(Text block)

Written and directed by Sylvie Verheyde, Sex Doll is surprising in its poignant and raw take on modern day romance. Set in London, the film follows “Virginie” (Hafsia Herzi), a high class call girl, as she begins to question her life and career when a handsome stranger, “Rupert” (Ash Stymest), enters her life and turns the world she’s known on its head. (JEP: 4/5)

Review by Executive Editor Jessica E. Perry

“Virginie” (Hafsia Herzi) is a prominent member of London’s world of high class call girls. Her apartment is spectacular, her clothes are glamourous, but she has fallen into routine, seemingly dissatisfied in her line of work. Does anyone besides her loyal four-legged companion truly know her? Her family back in France believes the story she’s crafted as a hard-working Estate Agent. Her best friend “Electre” (Lindsay Karamoh) is a hairdresser who talks boys and clubs, blissfully unaware that Virginie spends her days pleasuring men who have paid quite a sum for her time.

(End Text block)
(Study material)

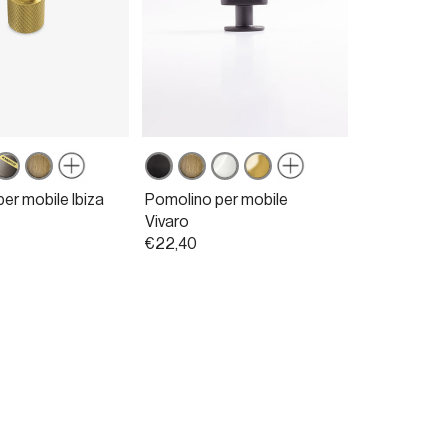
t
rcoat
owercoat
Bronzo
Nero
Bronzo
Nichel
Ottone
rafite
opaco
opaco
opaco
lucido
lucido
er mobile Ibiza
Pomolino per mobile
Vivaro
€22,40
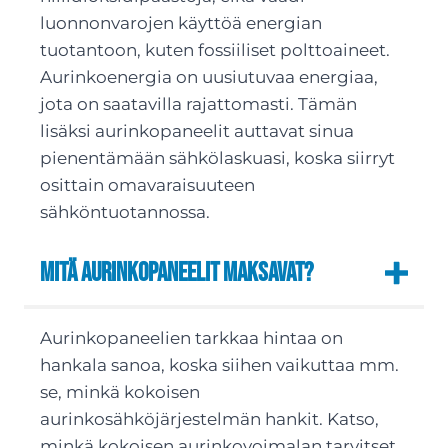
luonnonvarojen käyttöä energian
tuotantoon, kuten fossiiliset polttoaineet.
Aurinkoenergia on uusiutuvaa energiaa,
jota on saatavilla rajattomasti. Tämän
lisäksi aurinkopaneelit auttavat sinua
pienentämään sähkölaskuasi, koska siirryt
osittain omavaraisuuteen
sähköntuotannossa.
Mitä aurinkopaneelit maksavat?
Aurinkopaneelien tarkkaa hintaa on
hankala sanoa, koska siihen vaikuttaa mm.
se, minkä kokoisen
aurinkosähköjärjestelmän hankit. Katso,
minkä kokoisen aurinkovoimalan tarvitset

(End Study material)
(Study material)

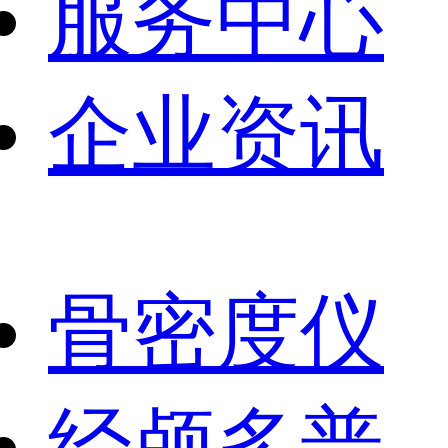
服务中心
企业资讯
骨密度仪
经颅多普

(End Study material)
(Study material)

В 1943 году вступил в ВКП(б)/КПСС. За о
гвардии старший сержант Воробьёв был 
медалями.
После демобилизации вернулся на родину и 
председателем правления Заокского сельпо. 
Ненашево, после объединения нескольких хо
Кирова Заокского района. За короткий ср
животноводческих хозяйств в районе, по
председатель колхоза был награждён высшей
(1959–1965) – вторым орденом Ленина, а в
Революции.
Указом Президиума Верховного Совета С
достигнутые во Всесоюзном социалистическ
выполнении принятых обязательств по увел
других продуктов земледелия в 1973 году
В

(End Study material)

* _To-do item 1_: Please revise the review from "Written and directed" to "head. (JEP: 4/5)", putting "drama" in place of "romance".
* _To-do item 2_: According to the review, what causes Virginie to start questioning her life and career?

* _Task answer 1_:
Written and directed by Sylvie Verheyde, Sex Doll is surprising in its poignant and raw take on modern day drama. Set in London, the film follows “Virginie” (Hafsia Herzi), a high class call girl, as she begins to question her life and career when a handsome stranger, “Rupert” (Ash Stymest), enters her life and turns the world she’s known on its head. (JEP: 4/5)

* _Task answer 2_: She begins to question her life and career when a handsome stranger, Rupert (Ash Stymest), enters her life. He turns the world she has known on its head.